### EXERCISE GOAL
Extract from the material below each line that contains the string "использования".

(Text extractions at the page level)
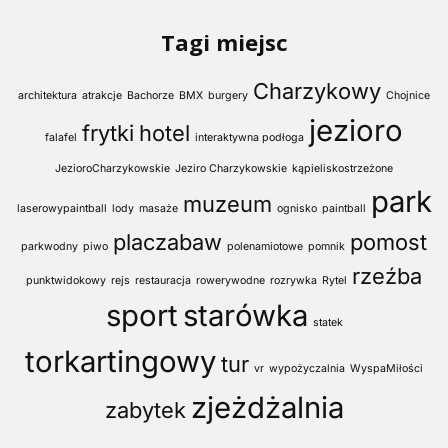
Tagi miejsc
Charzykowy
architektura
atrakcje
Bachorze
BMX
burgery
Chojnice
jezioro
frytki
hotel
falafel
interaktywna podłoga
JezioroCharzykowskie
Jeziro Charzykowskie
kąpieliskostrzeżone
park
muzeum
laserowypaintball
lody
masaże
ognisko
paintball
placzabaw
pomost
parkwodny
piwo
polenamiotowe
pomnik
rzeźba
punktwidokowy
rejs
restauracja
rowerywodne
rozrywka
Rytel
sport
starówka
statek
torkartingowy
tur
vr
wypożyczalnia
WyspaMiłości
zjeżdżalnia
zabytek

==

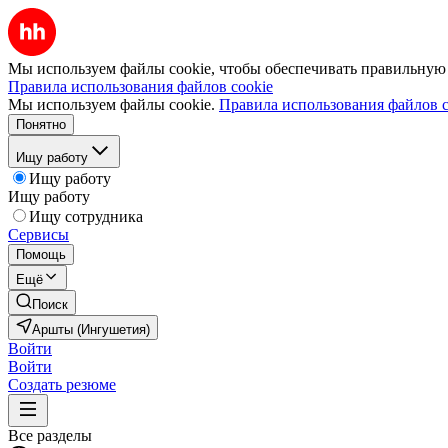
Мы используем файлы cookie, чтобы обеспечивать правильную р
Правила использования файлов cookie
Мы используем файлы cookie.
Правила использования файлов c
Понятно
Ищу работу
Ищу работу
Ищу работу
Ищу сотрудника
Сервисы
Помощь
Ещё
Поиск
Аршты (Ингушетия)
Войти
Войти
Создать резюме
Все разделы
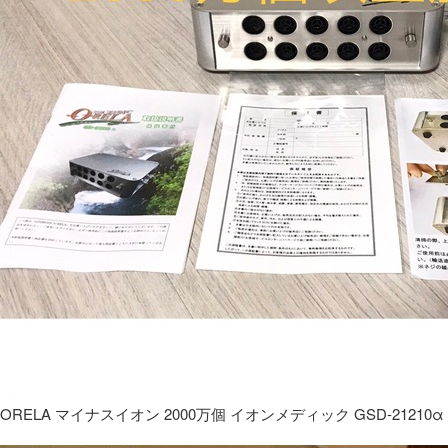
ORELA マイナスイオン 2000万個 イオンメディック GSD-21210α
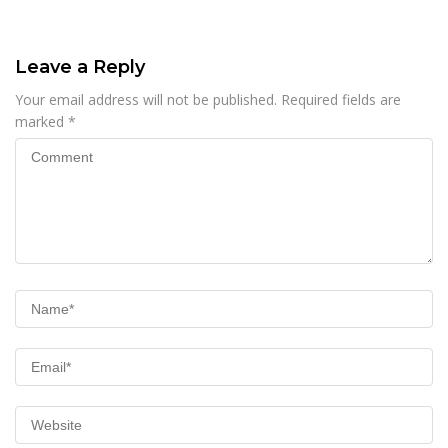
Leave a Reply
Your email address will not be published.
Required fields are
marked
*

---

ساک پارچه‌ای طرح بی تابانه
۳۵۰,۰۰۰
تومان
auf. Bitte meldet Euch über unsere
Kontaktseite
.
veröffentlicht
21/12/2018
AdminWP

### FINISHED TASK
Правила использования файлов cookie
Правила использования файлов c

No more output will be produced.